What the exercise asks: Select the lines of the records containing the word "each" and list them.

(Beginning of Data listing)

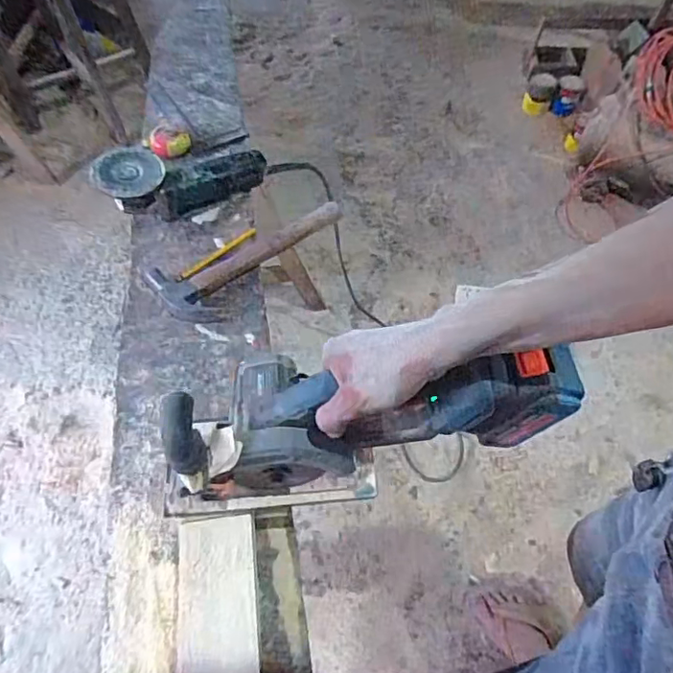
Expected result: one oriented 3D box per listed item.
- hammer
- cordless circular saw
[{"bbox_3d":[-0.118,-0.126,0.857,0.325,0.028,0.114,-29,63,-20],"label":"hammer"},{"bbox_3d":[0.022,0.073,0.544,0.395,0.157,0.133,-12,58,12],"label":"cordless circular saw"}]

(End of Data listing)
(Beginning of Data listing)

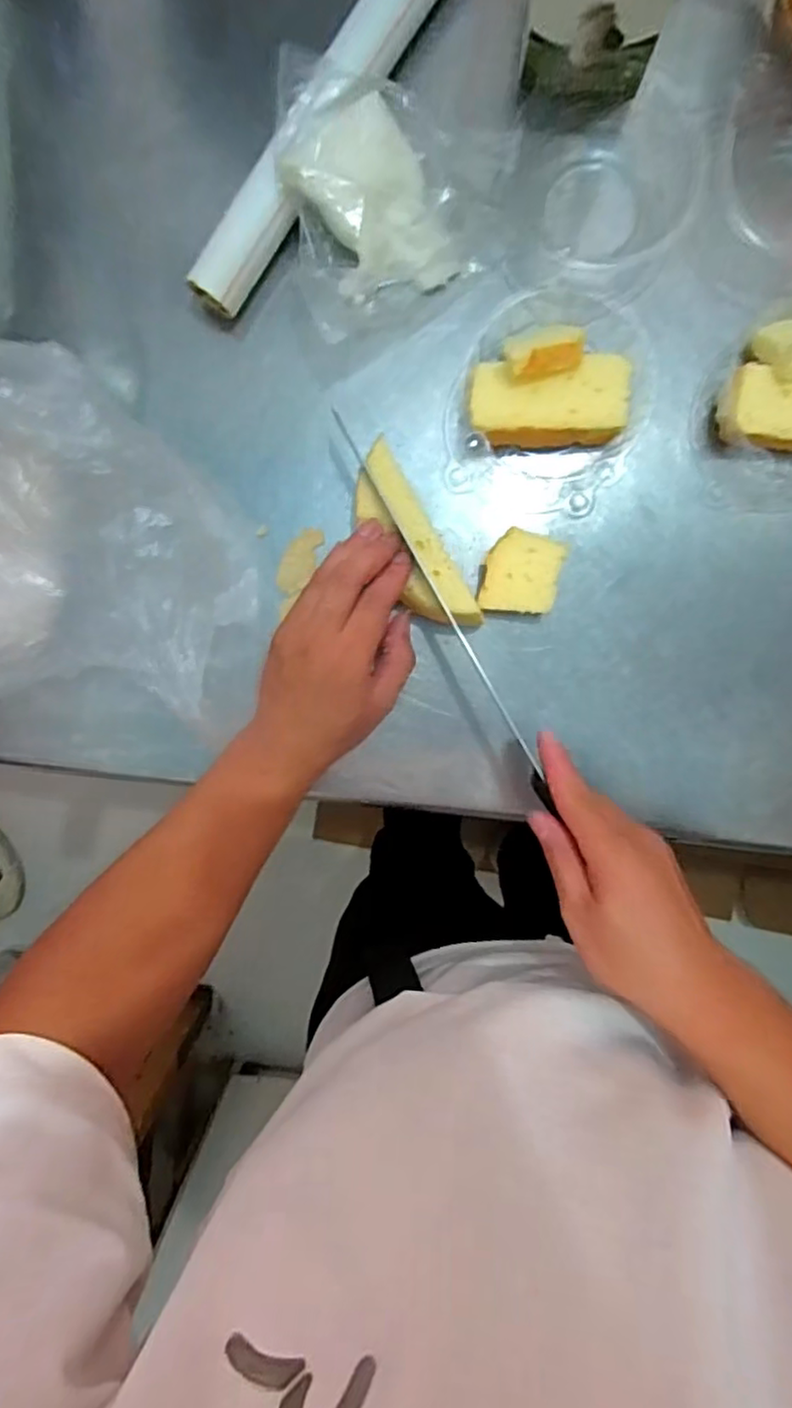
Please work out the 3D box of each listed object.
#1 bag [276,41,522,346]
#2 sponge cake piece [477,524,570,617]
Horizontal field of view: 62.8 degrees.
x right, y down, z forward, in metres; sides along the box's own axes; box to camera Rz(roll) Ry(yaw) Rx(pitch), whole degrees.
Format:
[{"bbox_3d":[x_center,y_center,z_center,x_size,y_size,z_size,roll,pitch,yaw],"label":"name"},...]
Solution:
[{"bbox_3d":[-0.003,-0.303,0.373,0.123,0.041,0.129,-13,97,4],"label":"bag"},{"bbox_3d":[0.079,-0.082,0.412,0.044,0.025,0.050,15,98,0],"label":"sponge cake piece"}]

(End of Data listing)
(Beginning of Data listing)

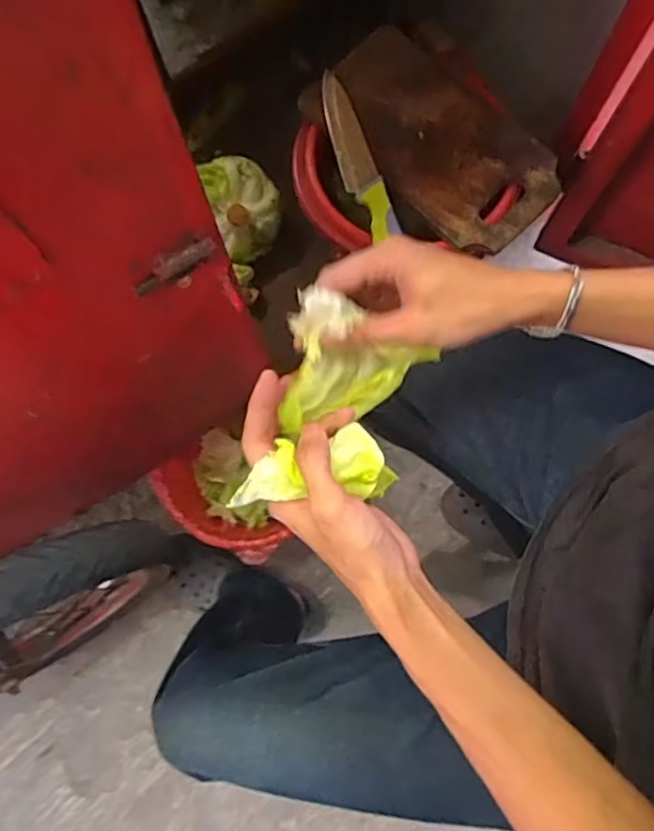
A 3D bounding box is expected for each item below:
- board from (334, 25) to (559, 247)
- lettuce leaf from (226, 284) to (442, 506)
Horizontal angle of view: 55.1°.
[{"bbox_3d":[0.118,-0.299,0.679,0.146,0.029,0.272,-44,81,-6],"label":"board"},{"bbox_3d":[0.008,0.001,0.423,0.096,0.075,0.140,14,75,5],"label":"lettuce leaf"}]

(End of Data listing)

Finished task:
Please work out the 3D box of each listed object.
A 3D bounding box is expected for each item below:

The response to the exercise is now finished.